Le ministre de l'Industrie, Christian Paradis, a annoncé que le gouvernement n'autorisait pas l'acquisition de Progress Energy Resources Corp. par Petronas, une multinationale publique de Malaisie. La raison: conformément avec la Loi sur l'investissement, la transaction ne présente pas «d'avantage net» pour le Canada. Cette décision est justifiée.

Le capital ne connaît pas les frontières. Il est normal que les milieux financiers et autres chambres de commerce déplorent la décision gouvernementale. Cependant, assurer les conditions de notre développement économique imposait une intervention.

Il y a lieu de s'interroger sur ce qui constitue un «avantage net». Que souhaite-t-on d'un investisseur étranger? Qu'il investisse, développe la production locale, crée des emplois et contribue, par l'apport de nouvelles technologies, à la compétitivité de l'entreprise. Les précisions, annoncées par le gouvernement, demeureront toujours trop floues au gré des investisseurs. Elles devront le rester de manière à ce que le gouvernement conserve la marge de manoeuvre indispensable à la conduite de sa politique économique.

De manière plus fondamentale, la proposition d'achat de Progress Energy par Petronas présente des caractéristiques qui mettent en cause notre modèle de développement.

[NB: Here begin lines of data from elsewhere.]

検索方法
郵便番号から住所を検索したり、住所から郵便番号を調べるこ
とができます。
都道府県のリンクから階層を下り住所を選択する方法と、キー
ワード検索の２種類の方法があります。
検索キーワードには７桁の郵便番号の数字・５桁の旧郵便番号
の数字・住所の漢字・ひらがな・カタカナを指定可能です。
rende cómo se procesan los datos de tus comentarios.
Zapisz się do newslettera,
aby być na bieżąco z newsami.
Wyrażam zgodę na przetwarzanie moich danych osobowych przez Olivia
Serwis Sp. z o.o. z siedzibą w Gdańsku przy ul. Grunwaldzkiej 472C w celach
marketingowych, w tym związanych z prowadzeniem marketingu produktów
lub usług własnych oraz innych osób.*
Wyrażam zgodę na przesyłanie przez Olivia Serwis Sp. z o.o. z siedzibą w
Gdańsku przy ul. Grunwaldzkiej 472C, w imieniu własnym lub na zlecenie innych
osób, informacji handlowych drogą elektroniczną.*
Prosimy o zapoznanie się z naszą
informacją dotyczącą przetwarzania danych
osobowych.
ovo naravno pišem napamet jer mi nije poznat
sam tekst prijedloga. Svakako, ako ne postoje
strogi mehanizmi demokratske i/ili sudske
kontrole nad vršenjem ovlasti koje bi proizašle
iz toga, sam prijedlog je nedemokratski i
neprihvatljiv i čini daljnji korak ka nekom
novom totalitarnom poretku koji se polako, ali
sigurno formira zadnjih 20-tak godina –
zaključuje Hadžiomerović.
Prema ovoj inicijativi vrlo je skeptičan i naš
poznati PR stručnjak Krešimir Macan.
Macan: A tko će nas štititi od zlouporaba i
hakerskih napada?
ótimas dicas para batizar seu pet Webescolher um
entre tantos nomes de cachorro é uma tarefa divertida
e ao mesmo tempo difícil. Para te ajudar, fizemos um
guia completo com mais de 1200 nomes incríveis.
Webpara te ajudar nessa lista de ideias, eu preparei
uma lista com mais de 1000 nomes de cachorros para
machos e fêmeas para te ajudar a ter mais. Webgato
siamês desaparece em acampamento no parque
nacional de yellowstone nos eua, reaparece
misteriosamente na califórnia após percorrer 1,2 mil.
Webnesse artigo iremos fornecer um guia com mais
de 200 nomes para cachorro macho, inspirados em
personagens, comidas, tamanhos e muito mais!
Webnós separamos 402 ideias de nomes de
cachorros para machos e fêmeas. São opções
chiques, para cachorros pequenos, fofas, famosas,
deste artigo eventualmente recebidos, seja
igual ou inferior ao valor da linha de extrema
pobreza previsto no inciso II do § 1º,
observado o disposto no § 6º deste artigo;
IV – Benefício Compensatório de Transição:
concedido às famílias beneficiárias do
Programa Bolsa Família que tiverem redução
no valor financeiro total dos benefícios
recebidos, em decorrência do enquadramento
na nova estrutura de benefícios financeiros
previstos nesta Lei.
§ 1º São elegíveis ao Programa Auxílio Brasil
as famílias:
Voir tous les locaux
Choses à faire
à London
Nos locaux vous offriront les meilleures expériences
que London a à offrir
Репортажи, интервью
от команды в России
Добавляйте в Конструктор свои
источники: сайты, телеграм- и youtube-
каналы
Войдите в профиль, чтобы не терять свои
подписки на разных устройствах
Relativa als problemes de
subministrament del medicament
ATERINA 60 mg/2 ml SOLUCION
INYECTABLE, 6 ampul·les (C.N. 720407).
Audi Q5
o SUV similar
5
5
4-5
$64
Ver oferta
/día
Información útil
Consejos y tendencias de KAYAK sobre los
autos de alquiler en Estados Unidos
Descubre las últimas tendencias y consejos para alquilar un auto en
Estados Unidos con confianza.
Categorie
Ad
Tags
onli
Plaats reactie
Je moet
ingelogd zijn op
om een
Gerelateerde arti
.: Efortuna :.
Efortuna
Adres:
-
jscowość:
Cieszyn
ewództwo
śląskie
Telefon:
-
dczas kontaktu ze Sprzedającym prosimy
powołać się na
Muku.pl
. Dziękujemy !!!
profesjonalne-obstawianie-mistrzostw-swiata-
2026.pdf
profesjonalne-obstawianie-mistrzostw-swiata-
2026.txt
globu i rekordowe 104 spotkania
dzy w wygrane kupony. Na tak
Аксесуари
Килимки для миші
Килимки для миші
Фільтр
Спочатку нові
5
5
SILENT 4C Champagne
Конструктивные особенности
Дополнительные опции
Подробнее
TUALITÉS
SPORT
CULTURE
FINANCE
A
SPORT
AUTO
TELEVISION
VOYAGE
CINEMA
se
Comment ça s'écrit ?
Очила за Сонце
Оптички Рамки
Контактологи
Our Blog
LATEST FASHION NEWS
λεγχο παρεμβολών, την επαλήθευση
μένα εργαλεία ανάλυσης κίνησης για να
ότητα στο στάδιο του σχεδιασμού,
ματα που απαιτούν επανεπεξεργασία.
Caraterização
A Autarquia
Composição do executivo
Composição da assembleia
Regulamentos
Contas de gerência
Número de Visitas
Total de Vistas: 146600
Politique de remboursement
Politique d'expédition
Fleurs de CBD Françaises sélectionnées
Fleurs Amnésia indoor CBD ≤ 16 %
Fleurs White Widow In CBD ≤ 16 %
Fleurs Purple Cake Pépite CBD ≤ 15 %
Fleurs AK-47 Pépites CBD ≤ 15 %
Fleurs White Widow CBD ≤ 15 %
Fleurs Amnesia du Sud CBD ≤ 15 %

Dans un premier temps, il s'agit du secteur de l'énergie, et en second lieu, l'offre provient d'un monopole public. Qu'est-ce que souhaite acquérir Petronas? Les réserves en hydrocarbures détenues par Progress, son savoir-faire technologique et ses parts de marché, le tout pour 6 milliards qui iront dans les poches des actionnaires, sans autre bénéfice pour l'économie canadienne.

Nous avons choisi de confier au secteur privé, encadré par les règles fiscales et autres règlements, la responsabilité d'exploiter les ressources énergétiques du pays. La production d'hydrocarbures approvisionne le marché canadien et est exportée essentiellement à destination du marché américain. C'est dire que les investissements, et donc le rythme d'exploitation de la ressource, sont déterminés par la demande du marché nord-américain. Ce lien commercial privilégié est la source de la prospérité du secteur énergétique.

L'exportation à grande échelle d'hydrocarbures vers l'Asie, quand elle sera économiquement possible, ne saurait se faire au détriment de l'approvisionnement des marchés canadiens et américains. Pour gérer l'exploitation des réserves et prévenir le risque de dilapidation, il convient de conserver la propriété de la ressource; tous les grands pays producteurs l'ont compris.

L'offre d'achat de 15,1 milliards annoncée par la société d'État chinoise CNOOC pour Nexen Inc., une multinationale de Calgary dans le secteur de l'énergie, soulève le même problème. Ottawa devrait, en toute cohérence, s'y opposer.

Les entreprises publiques dans les pays émergents, dont la Malaisie et la Chine, sont avant tout des instruments au service des stratégies nationales de développement. Ces entreprises servent d'instruments pour acquérir sur les marchés internationaux des actifs détenus par d'autres pays. Ce n'est pas un enjeu de sécurité, c'est une question de concurrence. Les entreprises d'État ne fonctionnent pas selon les règles qui régissent les entreprises privées.

L'économie chinoise est planifiée, les choix d'investissements font donc peu de cas des notions de profit et de risque; les prix sont administrés en fonction des objectifs fixés pour la production. Cela signifie que la gestion des actifs étrangers doit obéir aux impératifs de la politique chinoise de croissance. Cette priorité subordonnera dans tous les cas les décisions (production, transformation, exportations) normalement effectuées sur une base commerciale par le secteur privé.

Les marchés savent que le Canada demeure très ouvert aux investissements étrangers et ne s'étonneront pas des limites que notre souveraineté économique bien comprise impose.